A lot of people who begin dieting do so because they don't feel good ABOUT THEMSELVES, they often blame their body, but their body can often simply be the tool that they use to make themselves feel better about themselves. We very often hear people saying things like "when I lose 7 pounds then I'll be happy" I wonder is that true? Maybe it is true for a short time when the compliments are rolling in (we live in a society that does congratulate weight loss) but then what's next? How do you maintain that false sense of security that everything is ok now? What happens when you stop dieting? When you don't feel good about yourself? A seemingly easy way to fix that is to alter your body to something that you perceive to be better or more acceptable to yourself and society. It can certainly seem like an easy way to increase low self-esteem.
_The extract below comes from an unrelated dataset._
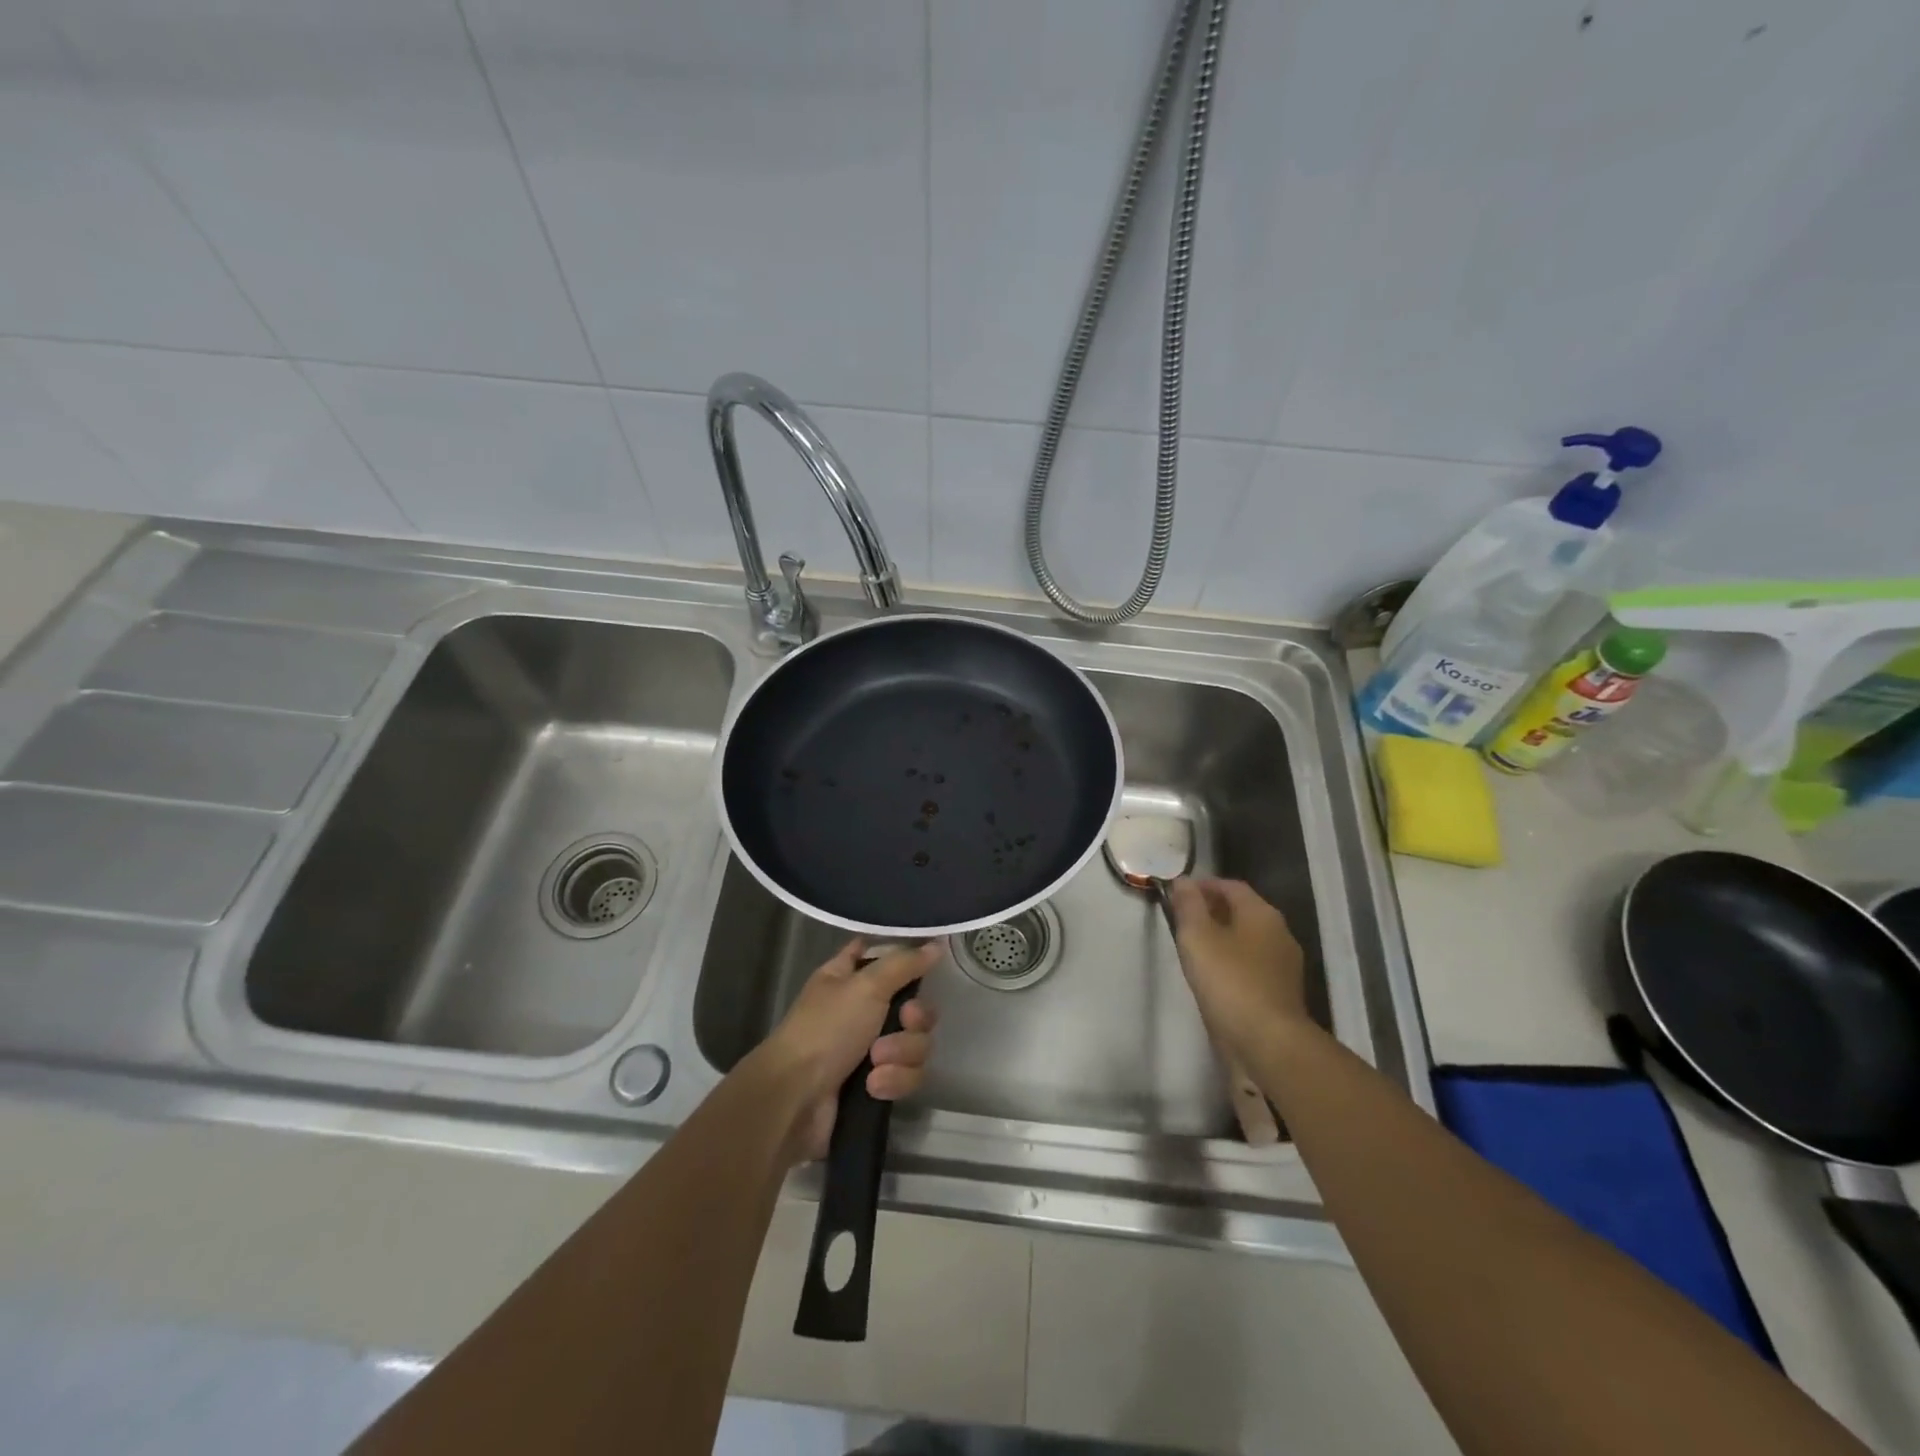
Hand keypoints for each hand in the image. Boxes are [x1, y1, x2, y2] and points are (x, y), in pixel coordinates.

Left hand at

Self-esteem can be defined as an individual's subjective evaluation of their own worth. Are you really only worth something if your weight is a certain number? I know most people in my life are worth more to me than the number they weigh.
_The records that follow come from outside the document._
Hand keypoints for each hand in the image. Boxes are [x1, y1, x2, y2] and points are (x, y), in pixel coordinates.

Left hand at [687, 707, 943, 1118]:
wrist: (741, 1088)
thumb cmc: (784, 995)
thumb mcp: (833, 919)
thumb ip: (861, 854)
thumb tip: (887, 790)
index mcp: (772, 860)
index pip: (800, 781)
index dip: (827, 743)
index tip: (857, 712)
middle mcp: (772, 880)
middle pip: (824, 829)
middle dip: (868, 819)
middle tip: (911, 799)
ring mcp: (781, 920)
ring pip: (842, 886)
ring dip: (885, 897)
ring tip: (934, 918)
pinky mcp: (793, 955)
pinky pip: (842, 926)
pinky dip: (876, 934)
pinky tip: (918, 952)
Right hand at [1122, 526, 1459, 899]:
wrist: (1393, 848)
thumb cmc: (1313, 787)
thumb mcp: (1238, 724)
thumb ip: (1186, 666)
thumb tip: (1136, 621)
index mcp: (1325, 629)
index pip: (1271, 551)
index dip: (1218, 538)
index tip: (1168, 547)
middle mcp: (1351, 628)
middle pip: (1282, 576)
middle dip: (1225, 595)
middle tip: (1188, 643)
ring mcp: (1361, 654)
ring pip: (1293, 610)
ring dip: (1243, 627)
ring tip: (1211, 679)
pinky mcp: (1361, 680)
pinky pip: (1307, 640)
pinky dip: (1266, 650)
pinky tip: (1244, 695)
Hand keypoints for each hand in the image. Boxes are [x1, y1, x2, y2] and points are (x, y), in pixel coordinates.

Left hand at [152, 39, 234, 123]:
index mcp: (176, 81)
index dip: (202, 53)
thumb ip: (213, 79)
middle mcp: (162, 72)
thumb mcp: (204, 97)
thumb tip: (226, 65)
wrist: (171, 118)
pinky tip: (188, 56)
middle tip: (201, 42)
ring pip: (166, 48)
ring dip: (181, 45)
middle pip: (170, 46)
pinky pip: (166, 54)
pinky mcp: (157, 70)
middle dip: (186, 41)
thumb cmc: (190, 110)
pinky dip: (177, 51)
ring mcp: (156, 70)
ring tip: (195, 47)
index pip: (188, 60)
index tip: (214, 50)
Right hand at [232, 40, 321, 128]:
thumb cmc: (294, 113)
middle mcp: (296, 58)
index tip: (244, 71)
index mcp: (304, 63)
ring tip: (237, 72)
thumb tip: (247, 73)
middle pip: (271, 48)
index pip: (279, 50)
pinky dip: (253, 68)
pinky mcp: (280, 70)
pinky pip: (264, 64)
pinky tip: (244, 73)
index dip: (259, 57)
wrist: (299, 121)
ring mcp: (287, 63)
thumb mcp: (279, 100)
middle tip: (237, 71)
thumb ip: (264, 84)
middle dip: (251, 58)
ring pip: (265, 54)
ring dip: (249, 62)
The problem with trying to increase your self-esteem through changing your body is that it's very likely it's only temporary. It's a bit like building a house with no foundations, it will stay standing for a while and then come crashing down around you. if diets really worked long term, then why have so many people been on multiple diets throughout their life?


I'm not denying that some people have weight issues and I'm not naïve enough to believe that somebody who is really struggling physically and emotionally with their weight can just "learn to love themselves" but what if they could learn to like something about themselves outside of their shape and size? What one thing could you approve of in yourself that's not weight related? This is where the real self-esteem building work happens, the solid foundations. I wonder if somebody has a solid self-esteem, a high regard for themselves and a sense of respect, would they end up eating more than their body actually wanted or needed in the first place?


Like most things, people try to tackle problems on a surface level but this will only bring surface level results. Any long lasting changes need to be addressed on a level that goes beyond the body.